Sharp Electronics has come out with its WideNote laptop that stretches horizontally like a movie screen - wide enough to view two Web pages side-by-side. Prices start at $3,500 for the Sharp WideNote Pentium, a 133-MHz machine with 16 megabytes of RAM.
Even Apple Computer, which dropped out of the market last May after its PowerBook 5300s hit huge quality snags, is back. It offers the fastest laptop available, a PowerBook 3400 that uses a PowerPC microprocessor that runs at 240 megahertz, easily beating the fastest rivals running on the Windows operating system.
Like many high-tech advances, the spread of mobile computers may be a double-edged sword. Adherents become more productive during otherwise idle time, but what's so bad about doing nothing and relaxing?

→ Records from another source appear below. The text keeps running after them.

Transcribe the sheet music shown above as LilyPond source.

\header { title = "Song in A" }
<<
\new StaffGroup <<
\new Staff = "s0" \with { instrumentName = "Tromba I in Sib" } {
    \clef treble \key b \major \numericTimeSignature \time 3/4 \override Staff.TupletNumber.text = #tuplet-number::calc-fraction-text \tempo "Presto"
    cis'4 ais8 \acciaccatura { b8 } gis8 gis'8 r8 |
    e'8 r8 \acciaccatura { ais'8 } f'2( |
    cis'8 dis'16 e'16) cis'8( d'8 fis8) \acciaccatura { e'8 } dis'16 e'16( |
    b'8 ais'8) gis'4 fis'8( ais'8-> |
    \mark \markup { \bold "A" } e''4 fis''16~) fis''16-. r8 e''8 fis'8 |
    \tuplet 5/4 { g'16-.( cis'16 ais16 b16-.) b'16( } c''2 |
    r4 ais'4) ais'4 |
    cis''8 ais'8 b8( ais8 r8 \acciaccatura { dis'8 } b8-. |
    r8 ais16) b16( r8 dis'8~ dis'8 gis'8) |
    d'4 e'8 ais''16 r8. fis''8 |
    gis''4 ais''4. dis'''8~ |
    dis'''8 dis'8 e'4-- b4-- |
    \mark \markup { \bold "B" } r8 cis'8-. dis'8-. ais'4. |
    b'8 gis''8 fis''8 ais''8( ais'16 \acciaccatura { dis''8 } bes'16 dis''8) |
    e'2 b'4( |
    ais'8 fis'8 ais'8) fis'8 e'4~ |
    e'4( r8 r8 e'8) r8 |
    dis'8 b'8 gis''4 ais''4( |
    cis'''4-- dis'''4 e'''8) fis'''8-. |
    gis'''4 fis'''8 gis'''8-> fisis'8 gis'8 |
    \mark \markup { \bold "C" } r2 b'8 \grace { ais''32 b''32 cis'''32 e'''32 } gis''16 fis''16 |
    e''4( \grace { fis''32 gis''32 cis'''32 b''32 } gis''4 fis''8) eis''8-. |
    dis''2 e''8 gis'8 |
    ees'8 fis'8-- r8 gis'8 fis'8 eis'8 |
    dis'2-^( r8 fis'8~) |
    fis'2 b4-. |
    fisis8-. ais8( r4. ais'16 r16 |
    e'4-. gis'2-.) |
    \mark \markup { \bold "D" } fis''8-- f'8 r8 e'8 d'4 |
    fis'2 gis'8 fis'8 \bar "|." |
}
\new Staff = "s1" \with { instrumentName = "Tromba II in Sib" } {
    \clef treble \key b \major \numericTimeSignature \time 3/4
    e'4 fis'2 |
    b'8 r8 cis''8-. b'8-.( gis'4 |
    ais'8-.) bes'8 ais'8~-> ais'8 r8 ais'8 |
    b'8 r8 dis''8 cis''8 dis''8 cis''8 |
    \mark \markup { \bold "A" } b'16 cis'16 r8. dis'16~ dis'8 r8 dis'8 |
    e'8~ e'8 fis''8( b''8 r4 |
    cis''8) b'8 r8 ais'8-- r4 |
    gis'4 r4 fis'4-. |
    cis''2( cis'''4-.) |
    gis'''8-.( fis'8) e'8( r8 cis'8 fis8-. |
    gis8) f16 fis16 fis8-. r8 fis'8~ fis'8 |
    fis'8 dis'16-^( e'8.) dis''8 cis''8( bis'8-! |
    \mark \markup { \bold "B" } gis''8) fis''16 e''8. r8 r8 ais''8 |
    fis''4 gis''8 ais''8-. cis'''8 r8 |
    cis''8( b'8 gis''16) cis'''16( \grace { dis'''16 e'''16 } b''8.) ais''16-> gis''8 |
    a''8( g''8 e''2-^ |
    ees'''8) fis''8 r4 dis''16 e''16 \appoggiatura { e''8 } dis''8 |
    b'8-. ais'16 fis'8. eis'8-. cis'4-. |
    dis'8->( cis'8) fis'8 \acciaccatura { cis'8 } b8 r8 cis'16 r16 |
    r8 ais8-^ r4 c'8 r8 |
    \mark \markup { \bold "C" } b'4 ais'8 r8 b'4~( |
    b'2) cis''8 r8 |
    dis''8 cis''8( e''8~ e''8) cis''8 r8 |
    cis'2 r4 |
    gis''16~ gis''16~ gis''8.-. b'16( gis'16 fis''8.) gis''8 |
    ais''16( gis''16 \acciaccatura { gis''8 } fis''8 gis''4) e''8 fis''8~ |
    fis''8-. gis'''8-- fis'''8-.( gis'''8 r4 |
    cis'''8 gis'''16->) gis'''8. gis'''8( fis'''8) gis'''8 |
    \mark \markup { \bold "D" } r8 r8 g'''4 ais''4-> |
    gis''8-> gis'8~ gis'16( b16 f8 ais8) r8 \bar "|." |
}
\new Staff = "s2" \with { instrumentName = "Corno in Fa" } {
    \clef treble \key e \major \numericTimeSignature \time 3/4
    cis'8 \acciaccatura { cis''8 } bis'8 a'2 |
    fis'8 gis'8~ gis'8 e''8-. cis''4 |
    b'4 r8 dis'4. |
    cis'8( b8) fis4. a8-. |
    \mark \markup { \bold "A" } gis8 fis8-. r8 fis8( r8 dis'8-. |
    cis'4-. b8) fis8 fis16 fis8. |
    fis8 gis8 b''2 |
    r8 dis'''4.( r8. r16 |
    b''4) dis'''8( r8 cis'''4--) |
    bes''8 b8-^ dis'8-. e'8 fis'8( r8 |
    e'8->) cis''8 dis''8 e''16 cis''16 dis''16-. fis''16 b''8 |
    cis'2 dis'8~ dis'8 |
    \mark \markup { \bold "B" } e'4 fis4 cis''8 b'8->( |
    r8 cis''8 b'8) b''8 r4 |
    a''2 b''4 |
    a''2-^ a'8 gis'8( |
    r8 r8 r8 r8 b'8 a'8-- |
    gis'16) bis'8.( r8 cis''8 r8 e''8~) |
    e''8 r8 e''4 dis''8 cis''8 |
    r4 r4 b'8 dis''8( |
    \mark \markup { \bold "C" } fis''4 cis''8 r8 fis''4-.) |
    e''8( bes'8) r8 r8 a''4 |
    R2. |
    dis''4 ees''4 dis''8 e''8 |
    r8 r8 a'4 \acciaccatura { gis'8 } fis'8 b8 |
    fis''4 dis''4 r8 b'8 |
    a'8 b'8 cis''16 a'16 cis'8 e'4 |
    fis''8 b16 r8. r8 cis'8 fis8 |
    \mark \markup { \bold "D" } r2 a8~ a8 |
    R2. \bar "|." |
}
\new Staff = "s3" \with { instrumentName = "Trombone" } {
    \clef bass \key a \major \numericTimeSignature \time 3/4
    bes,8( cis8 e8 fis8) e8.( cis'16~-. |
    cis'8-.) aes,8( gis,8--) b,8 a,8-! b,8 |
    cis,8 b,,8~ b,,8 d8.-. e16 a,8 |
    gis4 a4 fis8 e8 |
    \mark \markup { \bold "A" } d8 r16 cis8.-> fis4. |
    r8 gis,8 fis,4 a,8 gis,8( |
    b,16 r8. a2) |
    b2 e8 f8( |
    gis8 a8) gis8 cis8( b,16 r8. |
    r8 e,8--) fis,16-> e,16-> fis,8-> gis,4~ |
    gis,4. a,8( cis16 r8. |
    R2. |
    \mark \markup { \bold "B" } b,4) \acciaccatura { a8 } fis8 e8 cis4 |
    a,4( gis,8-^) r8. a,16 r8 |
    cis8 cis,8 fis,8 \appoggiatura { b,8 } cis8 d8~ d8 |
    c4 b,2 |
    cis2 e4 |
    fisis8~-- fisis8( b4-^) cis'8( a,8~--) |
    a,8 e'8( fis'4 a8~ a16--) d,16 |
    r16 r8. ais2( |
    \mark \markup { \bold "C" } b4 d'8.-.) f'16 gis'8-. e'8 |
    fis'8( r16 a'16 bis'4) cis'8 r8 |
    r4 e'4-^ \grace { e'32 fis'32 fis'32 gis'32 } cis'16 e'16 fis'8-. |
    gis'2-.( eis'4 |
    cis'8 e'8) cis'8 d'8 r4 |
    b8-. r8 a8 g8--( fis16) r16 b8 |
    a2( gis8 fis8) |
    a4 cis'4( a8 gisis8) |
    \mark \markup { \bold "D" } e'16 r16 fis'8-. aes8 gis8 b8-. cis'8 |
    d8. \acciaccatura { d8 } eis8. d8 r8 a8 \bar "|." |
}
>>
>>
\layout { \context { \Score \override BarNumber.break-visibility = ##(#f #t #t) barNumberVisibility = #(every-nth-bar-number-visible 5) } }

Then there's the added risk of soreness from typing in awkward positions. A 1995 study found that people who used computers on their laps tend to contort their wrists. Those who typed into keyboards at the edge of desks or tables - another common laptop position - lacked sufficient support for their arms.
There's also the high-tech crime wave. With the lightest laptops weighing less than 4 pounds, thieves are snapping them up from offices, cars and airports. About 265,000 were lifted last year - nearly twice the number of stolen desktops, according to Safeware, a Columbus, Ohio, insurer that charges $96 a year to cover laptops. In 1995, 208,000 laptops were taken.
Further, the lightweight computers are fragile and prone to damage - an errant swipe of the arm sends them crashing to the ground. In response, about a dozen companies now make ``rugged laptops.'' FieldWorks, a Minnesota-based maker of the machines, seals all openings and moving parts and uses tough materials such as magnesium frames and shock-absorbing rubber. But all that ruggedness comes at a hefty starting price of about $5,000 for low-end machines and a minimum of about 3 extra pounds.
Such drawbacks continue to give desktops an edge in many situations.
``I don't see notebooks replacing desktops,'' said Mike McGuire, an analyst with Dataquest who specializes in mobile computers. ``More to the point, we'll probably see them being viewed as alternatives to desktops.''
Even so, the question could be moot in a few years. Designers of desktops are taking pointers from makers of portables, leading to changes that could make the two look strikingly similar. Sharp Electronics, for example, has developed a 13.8-inch flat-screen monitor for use with desktops, a big space-saver compared with conventional boxy monitors. Technology from notebooks' advanced displays also promises sharper screens for PCs.